Sejarah HAM, Sejarah Pemaknaan

Tanggal 10 Desember setiap tahunnya diperingati sebagai hari Hak Asasi Manusia Internasional. Momen ini diperingati oleh semua umat manusia di seluruh dunia dengan sukacita dan harapan semoga penegakan HAM pada tahun mendatang lebih baik dari tahun sebelumnya. Meskipun tak sedikit, hari ini juga diisi dengan keprihatinan dan kecemasan akan masih jauhnya harapan dari kenyataan. Masih banyaknya kasus pelanggaran HAM baik ringan maupun berat yang belum tertangani dengan maksimal.

Meskipun proses penegakan HAM di berbagai negara telah berlangsung untuk kurun waktu yang panjang (terutama Amerika Serikat dan Eropa), namun ternyata HAM masih menyisakan perdebatan panjang yang belum pernah selesai sampai sekarang. Perdebatan tersebut adalah perdebatan seputar pendasaran HAM itu sendiri, perdebatan tentang standar-standar yang menjadi landasan sebuah hak bisa diklaim sebagai HAM sehingga dia bersifat: asasi, tak tercabut, universal, independen, dan internasional.

Pendasaran HAM
Beragam upaya yang telah dilakukan oleh para pendekar HAM untuk meneguhkan pendapat bahwa hak-hak yang tercantum dalam HAM memang benar-benar bersifat: asasi, tak tercabut, universal, independen, dan internasional. Kita bisa menyebut nama-nama besar seperti Plato, Thomas Aquinas, dan Imanuel Kant, merekalah beberapa pendekar HAM yang mencoba memberikan argumentasi rasional untuk mengakarkan HAM pada sebuah fondasi yang tidak tergoyahkan.

Namun usaha mereka tersebut, pada hari ini mulai kehilangan daya tariknya, salah satu pihak yang melakukan serangan keras adalah Richard Rorty. Dalam ceramahnya dengan judul Human Rights, Rationality, and Sentimentality yang dipaparkannya di depan Amnesti internasional pada tahun 1993, Rorty menyindir mereka (Plato, Thomas Aquinas, dan Imanuel Kant dan yang lain) dengan sebutan sebagai kaum foundationalism dan upaya mereka menurut Rorty adalah upaya yang outmoded and irrelevant, sudah usang dan tidak relevan.

Wandi S.Brata dalam sebuah tulisannya (Memikirkan kembali pendasaran Hak Asasi Manusia, 2000) juga melakukan serangan yang sama.
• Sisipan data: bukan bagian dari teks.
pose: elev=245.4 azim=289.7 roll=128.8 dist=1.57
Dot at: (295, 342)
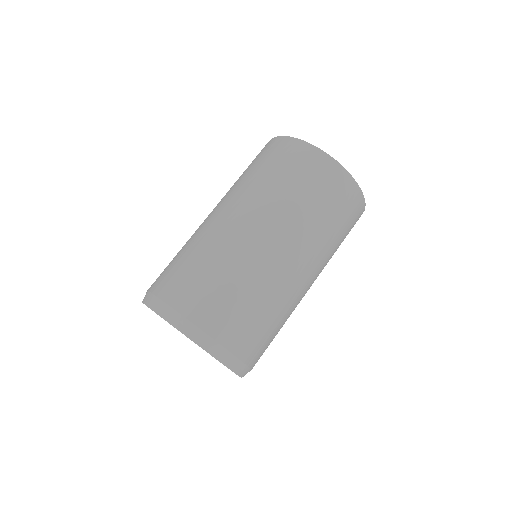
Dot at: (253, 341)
Menurut Wandi, wacana mengenai Hak Asasi Manusia (dari Deklarasi Universal Hak Asasi Manusia, Konvensi Eropa tentang HAM, Perjanjian Internasional tentang Hak Sipil dan politik, Perjanjian Internasional tentang Hak Ekonomi, Sosial, Budaya) menyembunyikan masalah besar yang belum tertangani secara tuntas. Masalah yang dimaksud adalah pendasaran hak asasi manusia itu.

Kaum foundationalism mencoba membangun rasionalisasi atas pijakan HAM dengan berangkat dari hukum kodrat, bahwa kodrat manusia selalu bersifat: asasi, tak tercabut, universal, independen, dan internasional. Olehnya itu menurut mereka, hak yang didasarkan pada hukum kodrat tentulah juga memiliki sifat yang sama: asasi, tak tercabut, universal, independen, dan internasional.

Kesimpulan ini digugat oleh Wandi dengan mencoba memperjelas posisi antara hukum kodrat sebagai dunia fakta, dengan hak dan imperatif penghormatan atas hak sebagai dunia nilai. Bagi Wandi, dunia kodrat dan dunia nilai dipisahkan oleh jarak yang panjang, sehingga kesimpulan bahwa apa yang asasi, tak tercabut, universal, independen, dan internasional di dunia kodrat tidak serta merta bisa di klaim memiliki sifat yang sama di dunia nilai. Menurutnya, wacana hak asasi manusia bukan pertama-tama merupakan perkara subsumsi, atau menarik sesuatu (hak dan imperatif penghormatan hak tersebut) dari sesuatu yang lain (fakta-fakta), melainkan lebih merupakan proses pemaknaan.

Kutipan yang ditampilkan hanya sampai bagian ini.